## [To do]
Repeat the data in full. No line may differ from the original.

○ ○ ○ ○

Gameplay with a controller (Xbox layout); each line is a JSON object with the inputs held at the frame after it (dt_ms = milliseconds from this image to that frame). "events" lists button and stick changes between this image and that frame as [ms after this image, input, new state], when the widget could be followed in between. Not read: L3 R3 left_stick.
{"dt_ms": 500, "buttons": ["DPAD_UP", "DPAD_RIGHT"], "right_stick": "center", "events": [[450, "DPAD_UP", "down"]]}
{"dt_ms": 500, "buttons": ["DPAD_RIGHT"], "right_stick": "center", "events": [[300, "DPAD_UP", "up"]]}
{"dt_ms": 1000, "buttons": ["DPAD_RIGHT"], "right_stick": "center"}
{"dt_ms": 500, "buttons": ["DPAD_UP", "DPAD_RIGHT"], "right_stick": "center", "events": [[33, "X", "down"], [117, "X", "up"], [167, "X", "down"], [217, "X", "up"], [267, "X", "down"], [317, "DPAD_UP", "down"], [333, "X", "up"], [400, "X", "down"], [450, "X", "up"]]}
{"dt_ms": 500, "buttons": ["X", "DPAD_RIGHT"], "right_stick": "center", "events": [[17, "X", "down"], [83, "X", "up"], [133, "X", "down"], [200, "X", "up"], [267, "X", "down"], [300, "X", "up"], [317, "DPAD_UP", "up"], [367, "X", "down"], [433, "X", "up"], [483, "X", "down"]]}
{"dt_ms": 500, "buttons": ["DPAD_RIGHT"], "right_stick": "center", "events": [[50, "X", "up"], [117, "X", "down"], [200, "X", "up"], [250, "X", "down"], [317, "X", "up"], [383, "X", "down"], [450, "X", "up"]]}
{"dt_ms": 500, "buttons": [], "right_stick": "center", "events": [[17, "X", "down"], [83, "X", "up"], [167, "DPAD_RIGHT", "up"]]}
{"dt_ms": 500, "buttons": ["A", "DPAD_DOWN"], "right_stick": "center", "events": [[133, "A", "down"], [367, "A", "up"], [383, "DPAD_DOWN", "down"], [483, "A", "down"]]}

○ ○ ○ ○

## [Task output]
Gameplay with a controller (Xbox layout); each line is a JSON object with the inputs held at the frame after it (dt_ms = milliseconds from this image to that frame). "events" lists button and stick changes between this image and that frame as [ms after this image, input, new state], when the widget could be followed in between. Not read: L3 R3 left_stick.
{"dt_ms": 500, "buttons": ["DPAD_UP", "DPAD_RIGHT"], "right_stick": "center", "events": [[450, "DPAD_UP", "down"]]}
{"dt_ms": 500, "buttons": ["DPAD_RIGHT"], "right_stick": "center", "events": [[300, "DPAD_UP", "up"]]}
{"dt_ms": 1000, "buttons": ["DPAD_RIGHT"], "right_stick": "center"}
{"dt_ms": 500, "buttons": ["DPAD_UP", "DPAD_RIGHT"], "right_stick": "center", "events": [[33, "X", "down"], [117, "X", "up"], [167, "X", "down"], [217, "X", "up"], [267, "X", "down"], [317, "DPAD_UP", "down"], [333, "X", "up"], [400, "X", "down"], [450, "X", "up"]]}
{"dt_ms": 500, "buttons": ["X", "DPAD_RIGHT"], "right_stick": "center", "events": [[17, "X", "down"], [83, "X", "up"], [133, "X", "down"], [200, "X", "up"], [267, "X", "down"], [300, "X", "up"], [317, "DPAD_UP", "up"], [367, "X", "down"], [433, "X", "up"], [483, "X", "down"]]}
{"dt_ms": 500, "buttons": ["DPAD_RIGHT"], "right_stick": "center", "events": [[50, "X", "up"], [117, "X", "down"], [200, "X", "up"], [250, "X", "down"], [317, "X", "up"], [383, "X", "down"], [450, "X", "up"]]}
{"dt_ms": 500, "buttons": [], "right_stick": "center", "events": [[17, "X", "down"], [83, "X", "up"], [167, "DPAD_RIGHT", "up"]]}
{"dt_ms": 500, "buttons": ["A", "DPAD_DOWN"], "right_stick": "center", "events": [[133, "A", "down"], [367, "A", "up"], [383, "DPAD_DOWN", "down"], [483, "A", "down"]]}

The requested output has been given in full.